(Images with bounding boxes)
§ §
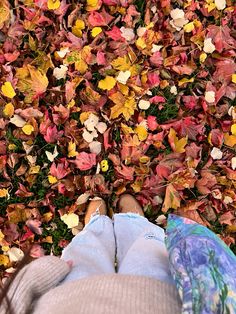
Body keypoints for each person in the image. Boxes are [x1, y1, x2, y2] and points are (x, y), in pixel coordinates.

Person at [0, 194, 182, 314]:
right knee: (148, 252)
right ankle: (133, 223)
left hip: (68, 299)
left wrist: (51, 269)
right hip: (160, 297)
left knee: (86, 251)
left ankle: (97, 225)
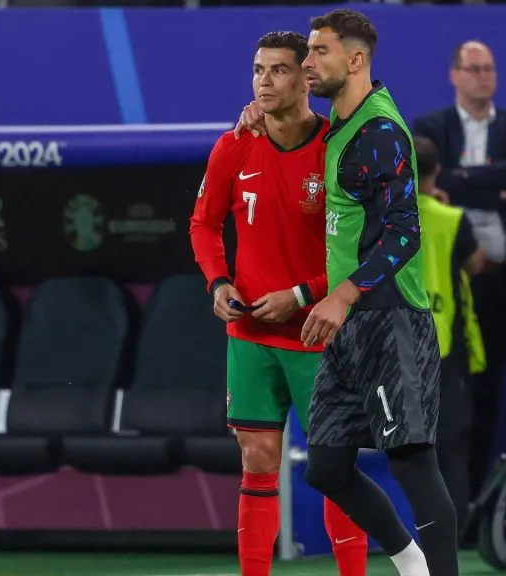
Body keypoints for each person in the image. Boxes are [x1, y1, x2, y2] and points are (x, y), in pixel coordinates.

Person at [234, 9, 459, 576]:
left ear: (356, 59)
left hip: (390, 316)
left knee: (411, 459)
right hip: (348, 324)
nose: (307, 63)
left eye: (320, 52)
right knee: (326, 468)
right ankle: (411, 563)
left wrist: (341, 296)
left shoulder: (380, 132)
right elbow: (292, 128)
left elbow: (405, 231)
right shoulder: (339, 123)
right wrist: (258, 111)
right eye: (306, 53)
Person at [188, 31, 367, 576]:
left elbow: (357, 250)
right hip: (251, 338)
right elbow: (203, 224)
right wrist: (219, 283)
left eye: (278, 70)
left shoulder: (337, 148)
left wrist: (302, 294)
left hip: (318, 334)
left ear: (306, 78)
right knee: (258, 460)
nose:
§ §
Could you retype every record above exactly, leaving the pictures out?

Body keypoints for each person in the image. Boxes are [x1, y1, x2, y2] and points are (x, y), in pixel coordinates.

Person at [0, 194, 182, 314]:
right knee: (148, 252)
right ankle: (133, 223)
left hip: (68, 299)
left wrist: (51, 269)
right hip: (160, 297)
left knee: (86, 251)
left ankle: (97, 225)
Body keypoints for each person in the image. Boxes are [x1, y1, x2, y2] and points are (x, y), in pixel coordinates.

Person at [234, 9, 459, 576]:
left ear: (356, 59)
left hip: (390, 316)
left knee: (411, 459)
right hip: (348, 324)
nose: (307, 63)
left eye: (320, 52)
right knee: (326, 468)
right ankle: (411, 563)
left wrist: (341, 296)
left shoulder: (380, 132)
right elbow: (292, 128)
left elbow: (405, 231)
right shoulder: (339, 123)
right wrist: (258, 111)
right eye: (306, 53)
Person at [188, 31, 367, 576]:
left elbow: (357, 250)
right hip: (251, 338)
right elbow: (203, 224)
right wrist: (219, 283)
left eye: (278, 70)
left shoulder: (337, 148)
left wrist: (302, 294)
left hip: (318, 334)
left ear: (306, 78)
right knee: (258, 460)
nose:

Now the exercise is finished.